No soy devoto, lamentablemente ni siquiera creyente, pero la Semana Santa es un acontecimiento que relativiza tanto las cosas que ha terminado por resultarme atractivo: está bien que, durante unos días, uno se sienta poco asunto, redimensionado por la muchedumbre o directamente empequeñecido por las monumentales tallas. Sin embargo, esto tan saludable viene con notables inconvenientes y molestias que la mayoría de las veces prefiero experimentar estas sensaciones frente a un televisor, viendo una de las múltiples retransmisiones que estos días componen al cien por cien la parrilla de las televisiones locales. Y entonces compruebo cómo ha cambiado la forma en que nos acercamos audiovisualmente a las procesiones: el avance tecnológico y la pérdida del (¿excesivo?) respeto a las cosas que suele comportar ha significado que estos días veamos los cristos y los vírgenes en travellings hasta hace no tanto imposibles o en casi primerísimos planos que a veces a uno le incomodan (recordemos que esto sigue yendo de un señor que muere y de su madre que lo llora); las cámaras se mueven de una manera tan aparentemente libre, tan autónoma (tan curiosa, tan despreocupada, tan humana) que, comparadas con aquellos planos estáticos, infinitos de las realizaciones de la prehistoria televisiva, ofrecen una espectacularidad lograda pero, finalmente, algo vacía.

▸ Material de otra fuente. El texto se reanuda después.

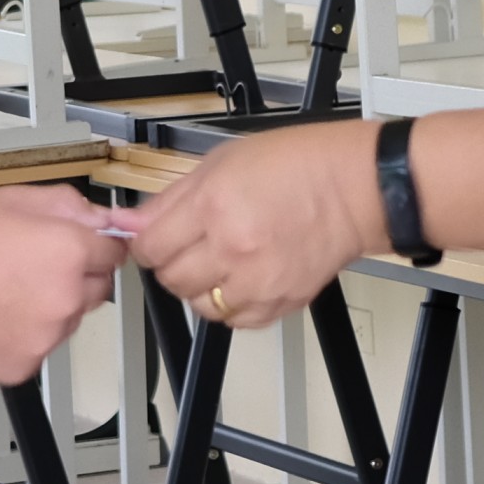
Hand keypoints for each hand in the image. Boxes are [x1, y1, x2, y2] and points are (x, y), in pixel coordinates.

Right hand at [0, 184, 125, 385]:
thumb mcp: (9, 199)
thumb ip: (65, 204)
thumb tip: (97, 216)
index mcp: (69, 251)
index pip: (114, 252)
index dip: (94, 245)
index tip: (78, 246)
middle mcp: (67, 298)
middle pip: (97, 288)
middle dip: (75, 276)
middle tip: (28, 266)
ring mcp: (47, 336)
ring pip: (68, 320)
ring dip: (50, 307)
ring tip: (3, 290)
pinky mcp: (25, 365)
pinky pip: (38, 347)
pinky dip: (23, 336)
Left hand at [125, 124, 383, 331]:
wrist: (354, 189)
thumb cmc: (296, 166)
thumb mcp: (220, 163)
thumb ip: (170, 200)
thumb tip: (128, 224)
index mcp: (213, 208)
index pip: (150, 248)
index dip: (146, 244)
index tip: (156, 238)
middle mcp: (233, 249)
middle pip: (171, 280)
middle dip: (172, 264)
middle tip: (192, 244)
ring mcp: (257, 281)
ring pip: (199, 306)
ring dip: (201, 287)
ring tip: (222, 260)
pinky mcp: (279, 303)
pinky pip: (235, 320)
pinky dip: (231, 304)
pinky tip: (244, 277)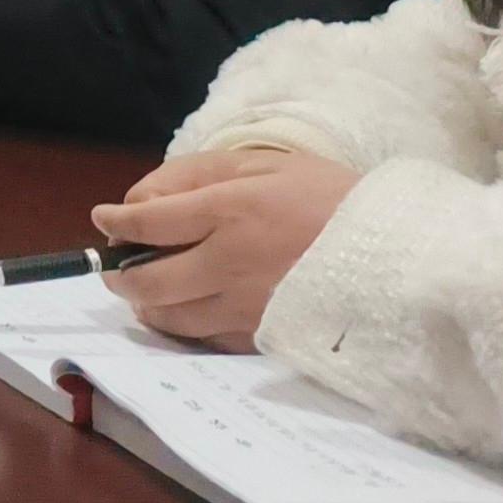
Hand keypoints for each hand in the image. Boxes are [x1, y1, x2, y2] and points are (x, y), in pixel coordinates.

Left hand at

La culminación de todo esto llegará (y seguro que llegará) con la aplicación de los drones a la retransmisión de la Semana Santa. Entonces, desde arriba, el Dios que dicen todo lo ve tendrá su mirada nublada por un enjambre de aparatos que nos espiarán con nuestro permiso; en realidad, Dios contemplará la forma en la que nos vemos. Y seguiremos siendo las hormigas que ha visto siempre, sólo que ahora seremos hormigas vanidosas. Porque el ser humano se ha convertido en su propio gran y único talento; la capacidad de crear belleza que tenía y que consideraba ennoblecía su existencia se encuentra ahora absolutamente agotada, ni al servicio de una idea o fe pero tampoco al servicio de sí mismo; el ser humano de hoy prefiere concentrar sus esfuerzos en analizarse y observarse de manera obsesiva, ofreciéndose múltiples e improbables imágenes de sí mismo, llevando al paroxismo aquello de Protágoras: el hombre ya no es la medida de todas las cosas, el hombre es, directamente, todas las cosas. Y ha convertido el mundo en uno de esos laberintos de espejos de los circos antiguos.

Numerosos estudios psicológicos han demostrado que la gente es más agradable con los demás cuando sabe que está siendo observada, sobre todo, matizan, cuando creen que alguien tiene el poder de castigarlos por sus transgresiones incluso, o sobre todo, cuando han muerto. Y ese "alguien" a partir de ahora seremos nosotros, arte y parte, vigilante y vigilado, y los ángeles se convertirán en esos ingenios no tripulados que controlamos como si fuéramos niños fascinados por la simple idea de que algo haga lo que nosotros le decimos que haga. Recuerdo una pintada que vi una vez en un muro: "Dios nos observa siempre, así que lo menos que podemos hacer es ofrecerle un buen espectáculo". Los drones, y por encima de ellos los satélites, han encapsulado nuestro mundo, nuestras vidas, la han cerrado a la posibilidad de una mirada que no sea otra que la nuestra, obligándonos a ofrecernos un buen espectáculo a nosotros mismos.